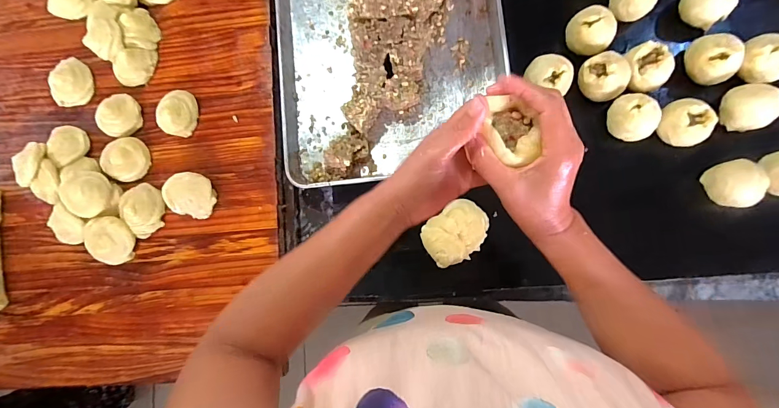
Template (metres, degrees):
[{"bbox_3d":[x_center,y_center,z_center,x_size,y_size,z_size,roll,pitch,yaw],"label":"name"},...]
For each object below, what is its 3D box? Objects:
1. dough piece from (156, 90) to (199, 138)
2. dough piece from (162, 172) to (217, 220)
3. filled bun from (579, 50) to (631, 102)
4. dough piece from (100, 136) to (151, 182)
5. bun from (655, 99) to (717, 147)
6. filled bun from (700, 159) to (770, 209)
[{"bbox_3d":[-0.385,-0.167,0.644,0.067,0.033,0.077,27,88,6],"label":"dough piece"},{"bbox_3d":[-0.346,-0.016,0.622,0.076,0.037,0.074,0,85,4],"label":"dough piece"},{"bbox_3d":[0.366,-0.215,0.612,0.072,0.067,0.075,0,85,4],"label":"filled bun"},{"bbox_3d":[-0.479,-0.080,0.643,0.079,0.025,0.070,-29,84,2],"label":"dough piece"},{"bbox_3d":[0.489,-0.132,0.598,0.063,0.066,0.075,-26,84,2],"label":"bun"},{"bbox_3d":[0.563,-0.032,0.587,0.061,0.068,0.074,-18,84,3],"label":"filled bun"}]

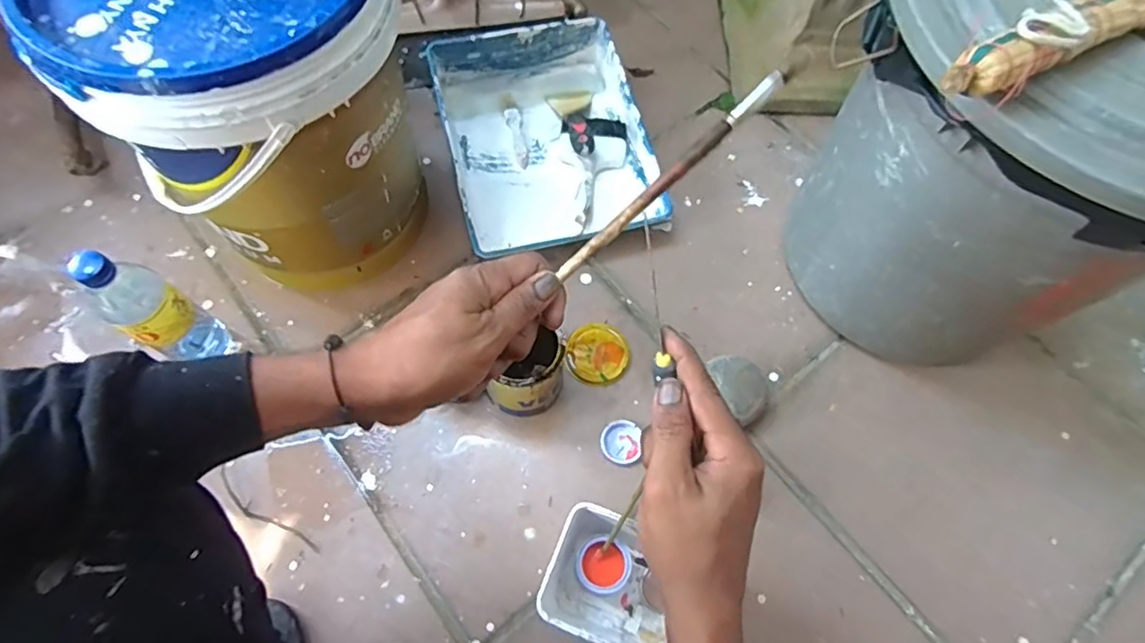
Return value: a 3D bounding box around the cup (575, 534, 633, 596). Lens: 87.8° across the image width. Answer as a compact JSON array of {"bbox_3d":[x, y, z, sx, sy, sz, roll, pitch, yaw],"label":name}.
[{"bbox_3d":[0.032,0.260,0.636,0.054,0.041,0.054,1,67,-2],"label":"cup"}]

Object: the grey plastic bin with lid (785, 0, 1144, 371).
[{"bbox_3d":[0.462,-0.186,0.642,0.368,0.377,0.374,1,66,-3],"label":"grey plastic bin with lid"}]

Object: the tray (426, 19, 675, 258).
[{"bbox_3d":[-0.039,-0.268,0.881,0.279,0.087,0.361,-13,68,-9],"label":"tray"}]

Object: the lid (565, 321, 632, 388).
[{"bbox_3d":[0.033,0.043,0.769,0.082,0.010,0.081,1,67,-2],"label":"lid"}]

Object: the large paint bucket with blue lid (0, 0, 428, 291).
[{"bbox_3d":[-0.327,-0.241,0.653,0.283,0.342,0.295,1,66,-3],"label":"large paint bucket with blue lid"}]

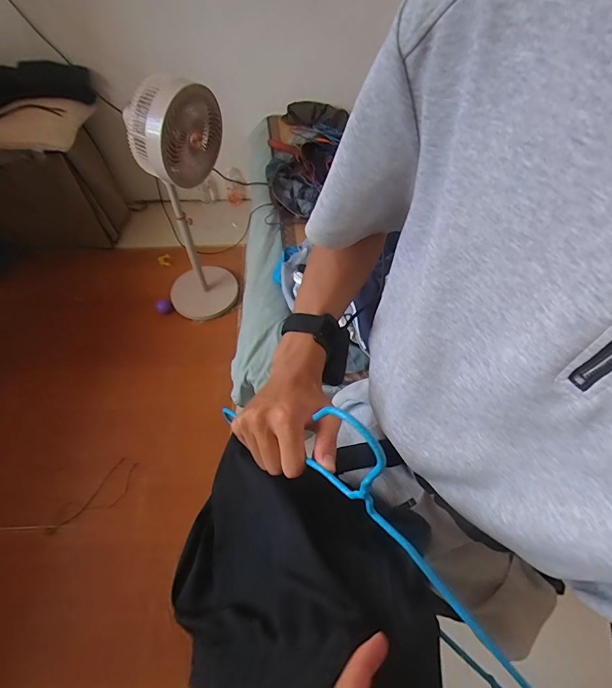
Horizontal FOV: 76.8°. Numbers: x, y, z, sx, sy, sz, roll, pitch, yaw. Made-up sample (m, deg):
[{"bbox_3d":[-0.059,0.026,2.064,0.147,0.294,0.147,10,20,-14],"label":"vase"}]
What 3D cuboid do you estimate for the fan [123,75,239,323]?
[{"bbox_3d":[-0.458,-0.477,1.446,0.302,0.914,0.286,21,59,13],"label":"fan"}]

══════════

• **YOUR ASSIGNMENT**: Although the records above contain pictures, the copy should hold only the lines from their start through the line containing "5. bun from (655, 99) to (717, 147)", each exactly as written, and none of the pictures.

• **RESPONSE**:
Template (metres, degrees):
[{"bbox_3d":[x_center,y_center,z_center,x_size,y_size,z_size,roll,pitch,yaw],"label":"name"},...]
For each object below, what is its 3D box? Objects:
1. dough piece from (156, 90) to (199, 138)
2. dough piece from (162, 172) to (217, 220)
3. filled bun from (579, 50) to (631, 102)
4. dough piece from (100, 136) to (151, 182)
5. bun from (655, 99) to (717, 147)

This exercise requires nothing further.